Aujourd’hui, la numérisation des revues scientifiques et leur diffusion via internet apparaissent - pour les auteurs (enseignants et chercheurs) ou encore les lecteurs - comme un moyen de répondre à la fois aux difficultés que rencontrent les modes de publication traditionnels (principalement économiques), au souci d’atteindre un nouveau public et à de nouvelles pratiques de recherches et d’écriture. Philippe Chevet nous montre comment de telles pratiques et initiatives doivent être accompagnées par une prise en compte et un aménagement des cadres juridiques existants. Quand les finalités d’enseignement ou de recherche sont en jeu, les auteurs comme les utilisateurs n’ont-ils pas intérêt à se placer sur le terrain des négociations contractuelles permettant aux uns et aux autres d’offrir une monnaie d’échange ? L’utilisateur est un futur auteur et réciproquement ! Le contrat n’est-il pas le moyen de reconnaître pour chacun tant ses droits que ses obligations et de responsabiliser les uns et les autres sur le respect des engagements pris ?

La collecte, l’utilisation et la diffusion de données nominatives pour des fins d’enseignement et de recherche ne peuvent se faire sans prendre en compte la protection de ces données personnelles au regard du traitement de l’information. Nathalie Mallet-Poujol nous fait prendre conscience des risques que représentent une utilisation et une diffusion incontrôlées. Elle rappelle les fondements qui justifient la défense de ce qui est considéré aujourd’hui comme un droit fondamental. La transposition de la directive européenne n’est-elle pas une occasion de sensibiliser le monde de l’enseignement et de la recherche sur les enjeux d’une régulation du traitement de l’information au regard de la protection de la vie privée ? Cette sensibilisation ne doit-elle pas être une priorité dans un contexte où le nouveau texte offre - pour la recherche - des aménagements adaptés en contrepartie de garanties appropriées ?

Les deux dernières questions traitent du statut public des données ou des auteurs. Bien qu’elles ne relèvent pas spécifiquement du monde du numérique,

elles s’inscrivent, ici, avec une particulière sensibilité, dans des problématiques déjà abordées entre droit privatif et intérêt général.

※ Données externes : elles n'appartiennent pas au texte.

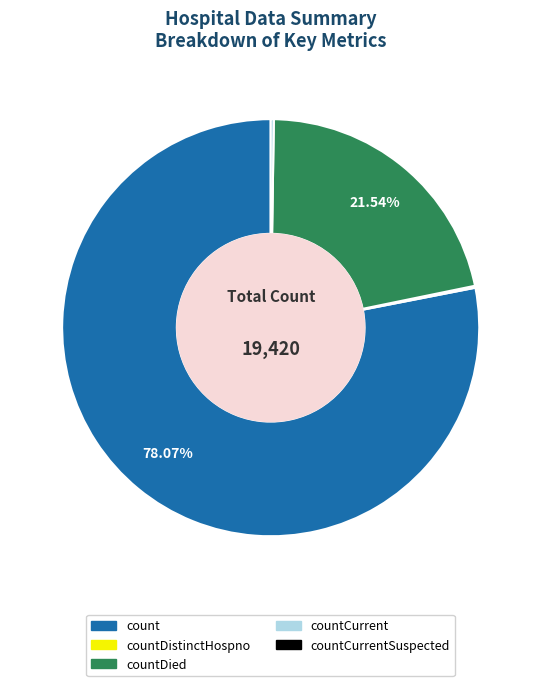

Is there any slice that represents more than half of the pie?

Yes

Quel est le statut des informations et données produites et diffusées dans le cadre de l’enseignement et la recherche publique ? Jean-Michel Bruguière nous montre comment celles-ci peuvent être qualifiées de données publiques et les conséquences s’attachant à cette qualification quand ces données représentent une richesse économique et un enjeu social.

Enfin, à propos du statut des auteurs agents-publics, Marie Cornu nous fait entrer dans le débat sur l’état du droit et les pratiques existantes. Là encore, selon l’expression du CSPLA (Conseil supérieur de la propriété littéraire et artistique) dans son rapport annuel 2001-2002, “ le mouvement de fond introduit par l’irrigation de l’administration par les nouvelles technologies de l’information et de la communication rend le moment propice à une réflexion de fond sur le régime applicable aux agents publics créateurs d’une oeuvre de l’esprit ” 4.

Chacune des parties de cet ouvrage s’est appuyée sur les réponses aux questionnaires, principalement des collègues étrangers mais aussi des acteurs français. La présentation de ces réponses n’a pas suivi le même régime d’un bout à l’autre de l’ouvrage. En fonction du contexte, du thème ou encore du besoin de précision (sur les exemples étrangers, par exemple), certaines de ces réponses se retrouvent dans le corps des différents chapitres comme des citations illustrant l’analyse comparative ou les pratiques. D’autres sont en notes ou en annexes 5. Tous ces développements participent à la mise en

perspective des orientations possibles des cadres juridiques de la numérisation pour l’enseignement et la recherche.